When life is broken down to the basics, it is simple. In the desert it is simplicity of life in it’s finest form: routines that melt the days into one another, scattered with hard climbs, good company, and dappled sunlight. Every night I fill the pot which holds water for my coffee before I crawl into my sleeping bag. Every morning I start the partially frozen pot on the burner before walking off for a morning constitutional. I then read in the early morning light until the sun and the cloud cover have worked together to make an all around pleasant temperature. Earlier in the week we made a run to get firewood, and filled the interior of the van to the brim. Today is the last rest day before I head back into ‘the world.’ The sun is making it through the high (cirrocumulus?) clouds that are accompanying this warm front, and at one point a thermometer on the table read seventy-two degree’s. Three games of chess, a guitar strum here and there, some spontaneous yoga postures, and two beers later the day is nearly complete. We lose sunlight on camp in about an hour, it being Three O’clock now. The migration of the sun in a more southern declination will continue for only seven more days before reaching it’s lowest point in the sky, the winter solstice. So much change is on the horizon for myself: primarily my destination twelve hours to the south in order to start fixing the boat. One thing that I can always count on is that the scenery change that accompanies the change in location will be refreshing. It also could not have come at a better time, since yesterday at the crag I stubbed my pinky toe removing the capping skin in a way that just barely missed the toenail. Tomorrow will be a test of my ability to heal as a lizard, supplemented by iodine tincture, triple antibiotic ointment, and climbing tape. I’ll have to hold off on scraping the bottom of the boat when I arrive, lest I get a staff infection. I am imagining shirtless maintenance and bike rides to the hardware store for parts. The full moon passed last night without any kind of extravagant celebration, aside from the restlessness that is inspired by a continual twilight that accompanies the moon throughout the night, exacerbated by the disseminating cloud cover. Also, I’ve got a novel that I am in peril of leaving unfinished, but can perhaps squeak into the schedule; Tom Robbins that sly sociopath. It seems to me at points that the novel may have been written “half asleep in frog pajamas.”

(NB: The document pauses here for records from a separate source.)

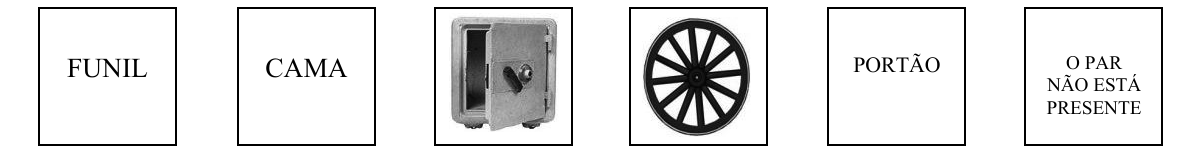
Figura 4 . Par de reconhecimento do teste de reconhecimento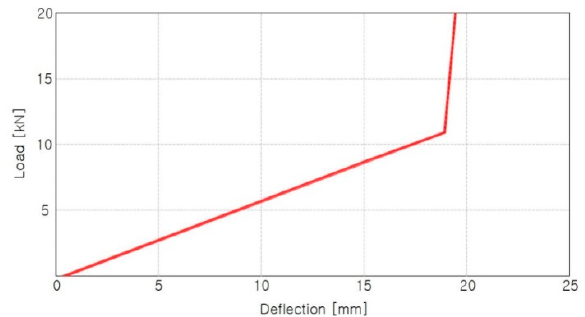
Figure 3. Load–deflection diagram for tension clamp (SKL15).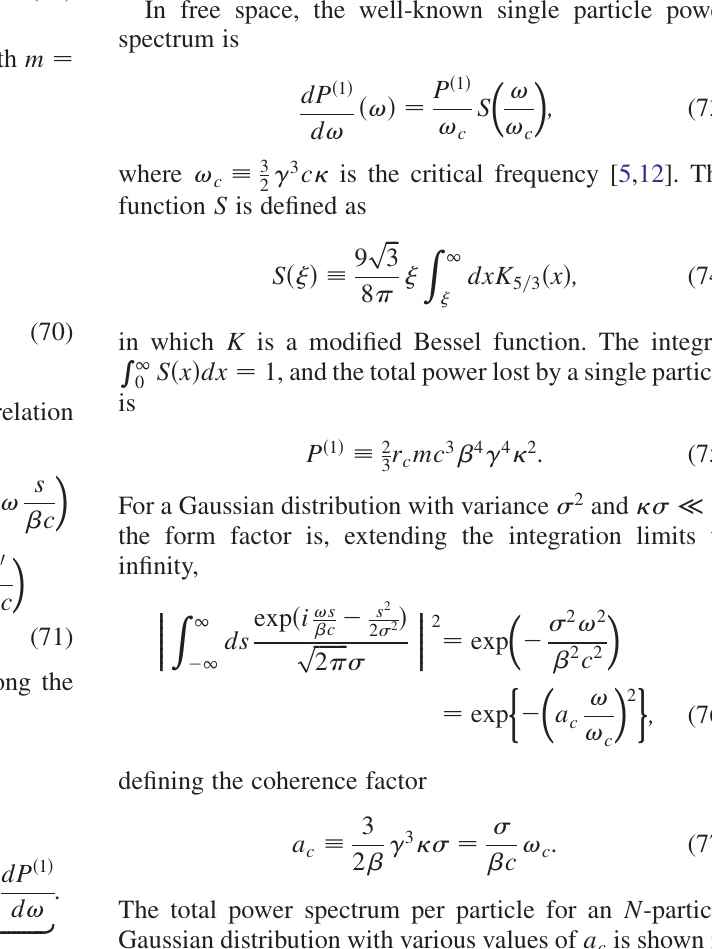
FIG. 16. The power spectrum in Eq. (72), per particle, using a Gaussian form factor with various values of the coherence parameter a c ¼ 2 p , defined in Eq. (77). The lower frequencies are enhanced by a factor of N , and in this example N ¼ 10 9 while the second is the coherent power spectrum. The squared integral is called the form factor.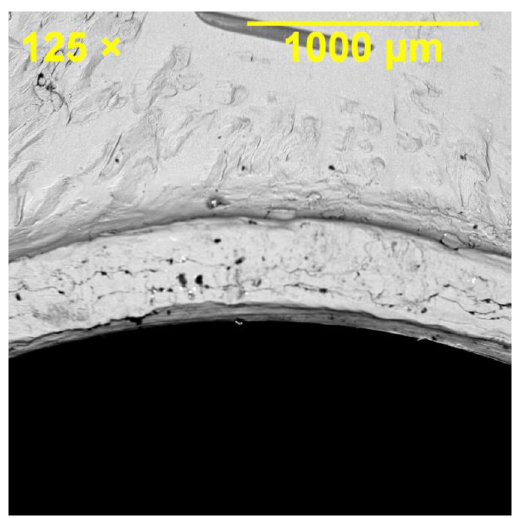
Figure 12. Bearing damage in the hole of the middle plate in SW1e3 specimen, for which bearing failure mode was dominant.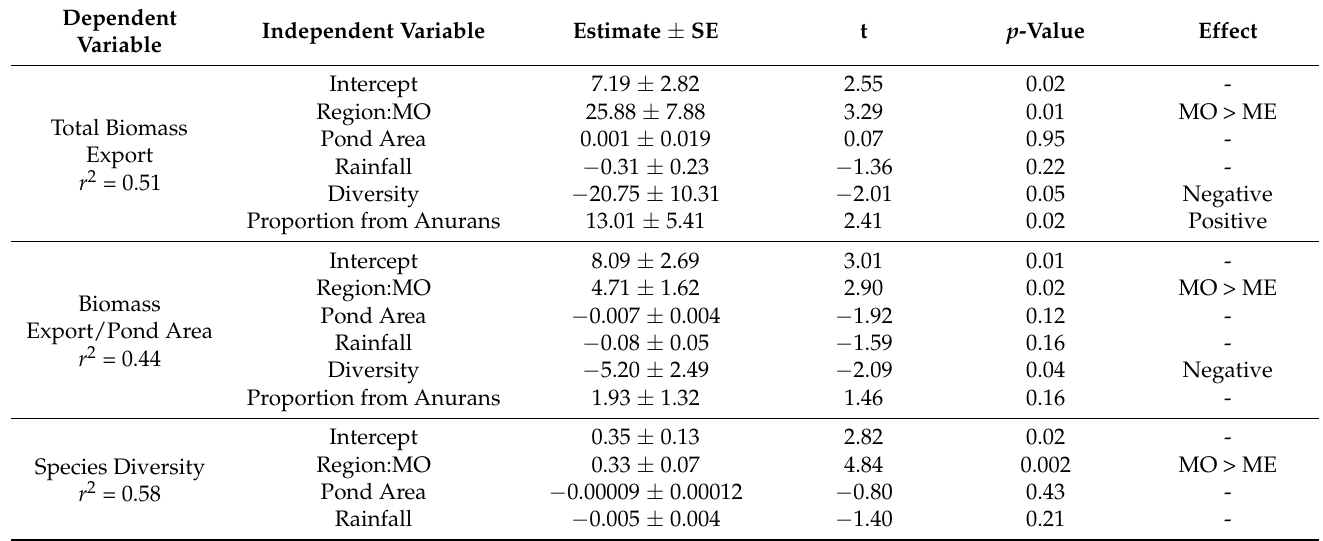
Table 3. Results from mixed models predicting the effects of different variables on amphibian biomass export from geographically isolated wetlands and the community composition of that export. All models had pond and year × region as random variables to account for the lack of independence of biomass estimates from the same pond and from the same year in the same region. Regions included Missouri (MO) and Maine (ME), USA. N = 46 for total biomass export and biomass export per wetland area. N = 45 for diversity and proportion of biomass from anurans, because one pond produced zero juveniles one year. r 2 = marginal r 2 for mixed effect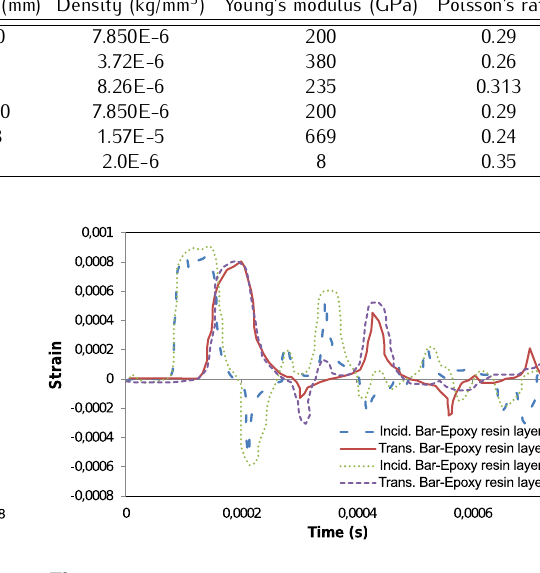
Figure 10. Strain-time curves from incident and transmitted bar. Figure 11. Strain-time curves from incident and transmitted bar.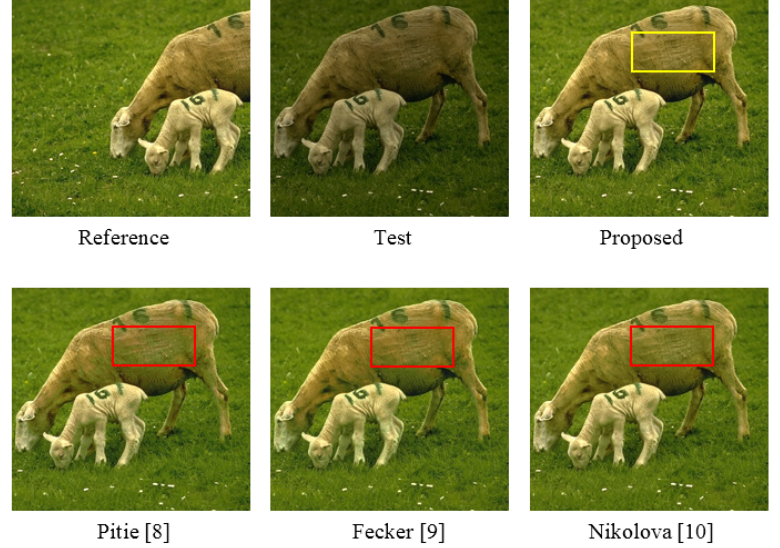
Figure 5. Comparison for the synthetic image pair. Image Source: courtesy of the authors and databases referred on [2,14].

Today the contrast to the morning I arrived is unmistakeable; red rocks holding out in the desert sun longer than the snow. The desert has many natural forms, none of which are any less mystical or inspiring than the others. At the crag we see frequent ravens, and hear their caws among the cliffs. The rock wrens will visit from time to time during a belay to check out what everyone is up to, and a flock of Stellar’s Jay’s were leap frogging between juniper trees in a group of nearly a hundred (definitely over fifty). It also is fraught, in these cool temperatures, with crusher climbers pulling themselves around by their fingertips, another doubtfully natural phenomena that accompanies the aesthetic cracks(at least beautiful to a certain breed). Some of the aforementioned being recipients of climbing specific grants and gifts akin to the Mugs Stump award. Birch is among them: Alix, Mike, Dave, Arron and Kyra, John, Kelly, Brian and Bailin, Vitelli, Sean, Mayan Smith-Gobat, and Brette Harrington. Doubtlessly one of the most grand aspects of climbing is that you are able to climb at the cliff right along side the climbers you see in magazines doing record speed ascents and finding new routes in Alaska or Pakistan.
Thoughts go out to Ana who rolled her car twice when leaving to make a phone call, luckily without injury. Such an event is life altering for somebody who lives out of their car to climb continually. I trust in the universe to clear a new path for her to trod this spring, perhaps taking that Tacoma she always wanted to Bishop.